As I sit here writing this article, the price of Brent Crude is hovering around the $105 per barrel mark and gold is at $1420 for a troy ounce. Rioting and unrest have exploded throughout North Africa and the Middle East, and the Coalition forces' death count in Afghanistan stands at 2,259 lives lost.

Prompted by the Macondo blow out and subsequent oil disaster that started almost a year ago, this period of significant economic and political upheaval has just served to heighten the focus on contract risk management.

The "economic loss" for insurers from the Gulf Oil Disaster has been estimated at $20-30 billion. With diminishing investment in the sector and those kind of losses fresh in the mind, it has become more essential than ever that oil and gas firms entering into contracts are optimally insulated against risk through proficient risk management and risk allocation.

Although the public's wrath has mainly been channelled in the direction of BP, the blame and shame game has been contractually shared out by the triumvirate of BP, Transocean and Halliburton, and the pay outs for liability claims are still disputed by the parties involved in a cyclic legal war that will drag on for some time.

The "systemic" flaws and "failure of management" that were both contributory and overarching factors in the Macondo well blow-out have resulted in the implicated parties looking for damage limitation to an already dented bottom-line.
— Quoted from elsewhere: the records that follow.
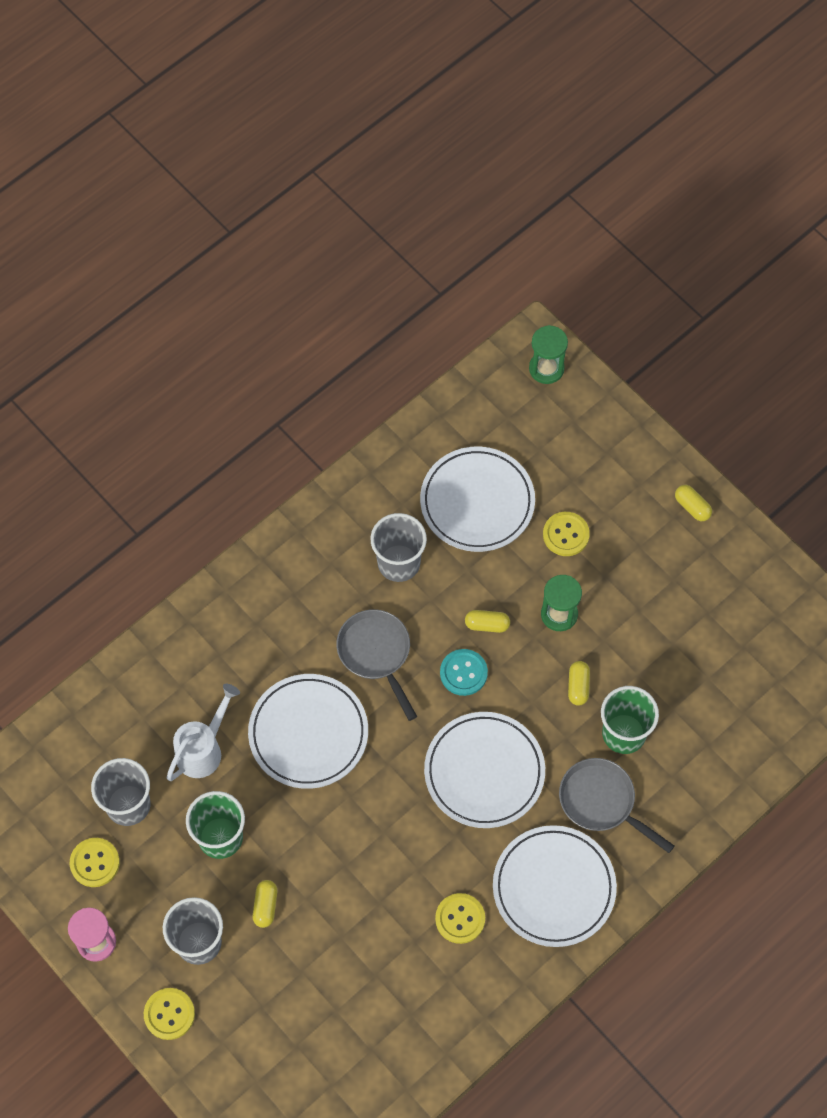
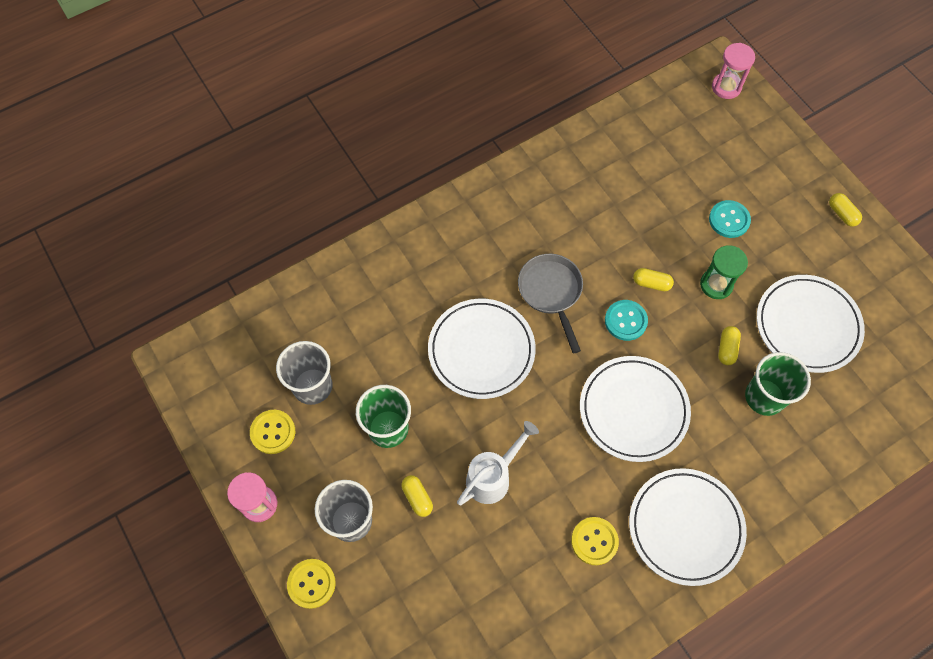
camera: 10 degrees right, 0 degrees up
white watering can [166,684,240,781] -> white watering can moved to [457,421,539,505]
yellow capsule [253,880,277,928] -> yellow capsule turned 45 degrees counterclockwise [401,475,433,517]
grey cup [371,513,427,582] -> none
white plate [420,446,535,552] -> white plate moved to [757,275,865,373]
green hourglass [529,325,568,384] -> pink hourglass [712,43,755,99]
yellow button [543,512,590,556] -> turquoise button [709,200,751,238]
grey pan [559,758,674,853] -> none

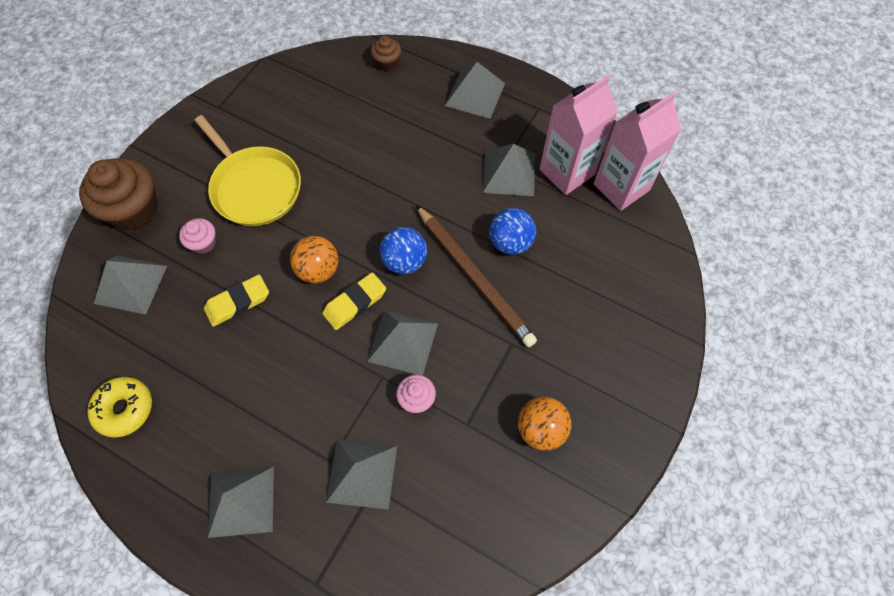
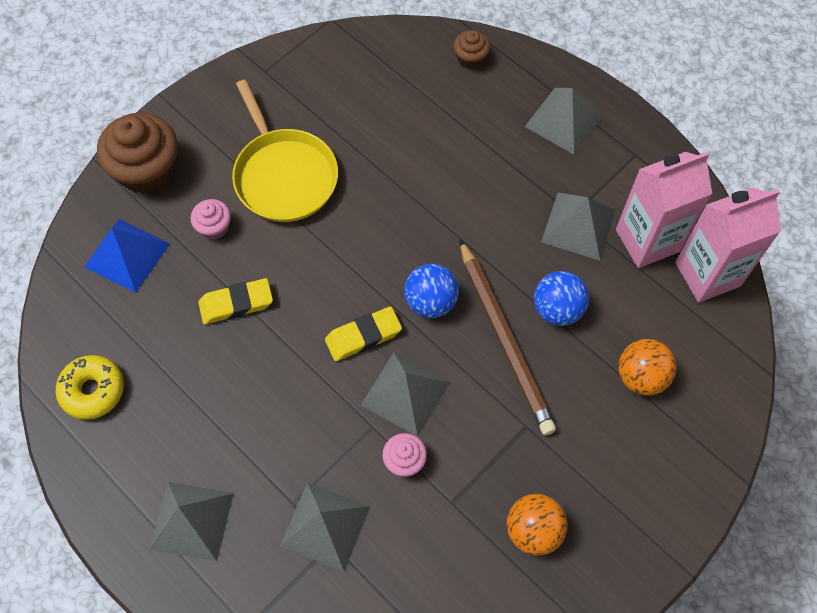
camera: 15 degrees right, 0 degrees up
grey pyramid [94,256,167,315] -> blue pyramid [85,219,170,293]
orange ball [290,236,338,283] -> orange ball moved to [619,339,676,396]

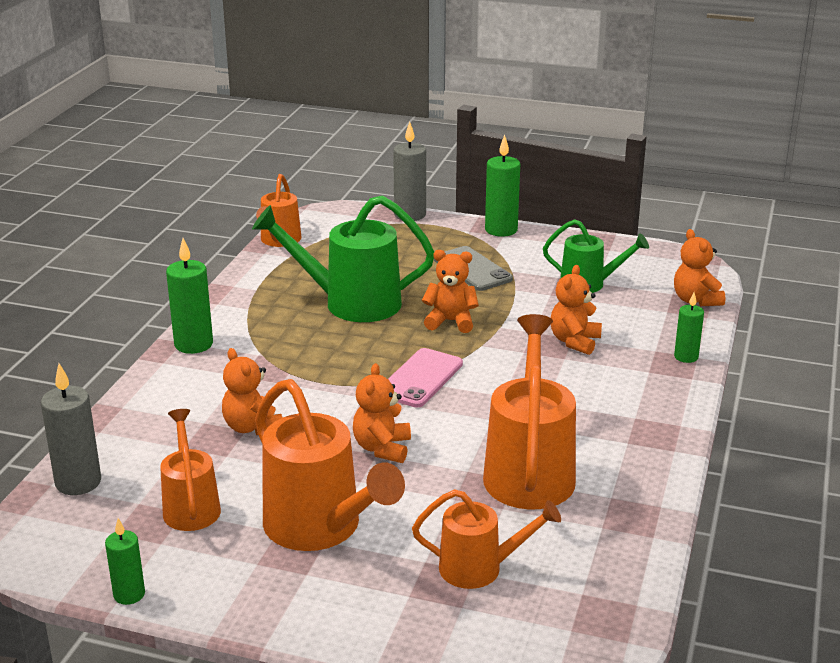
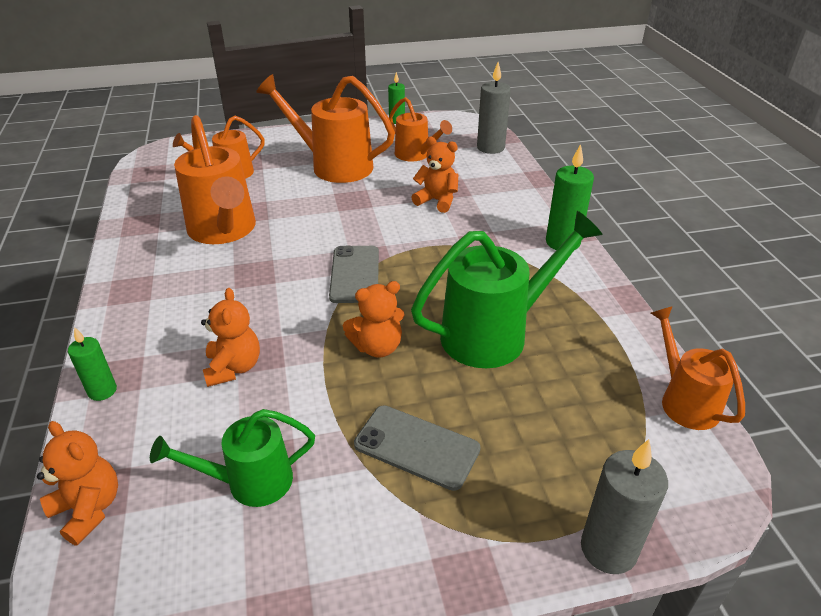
camera: 150 degrees right, 10 degrees up
orange teddy bear [353,363,411,463] -> none
pink phone [388,348,463,407] -> grey phone [329,246,379,303]
green candle [485,135,520,237] -> none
The legal fracas that ensued has also brought into focus the difficulties involved in industry joint ventures. As well as highlighting the paramount need for well-defined contractual responsibilities, the whole experience serves as a disincentive for high-risk, big money collaborations.

High-Risk Zones


Current turmoil in Libya, which today controls 4 per cent of the world's accessible oil reserves, has underlined the physical threat to production, personnel and assets that is a growing theme in the contemporary oil and gas industry.

Contract risk management is of primary importance in high-threat level zones like the Middle East, Afghanistan and the Horn of Africa, where in addition to operators and contractors, oil and gas companies are increasingly dealing with government agencies and security firms working in states with poor national infrastructure and cultures of corporate and administrative corruption.

With seven of the world's top ten oil producing nations located in the developing world and a further 13 per cent split between Latin America and Asia Pacific, complex contract risk management will be the order of the day going forward.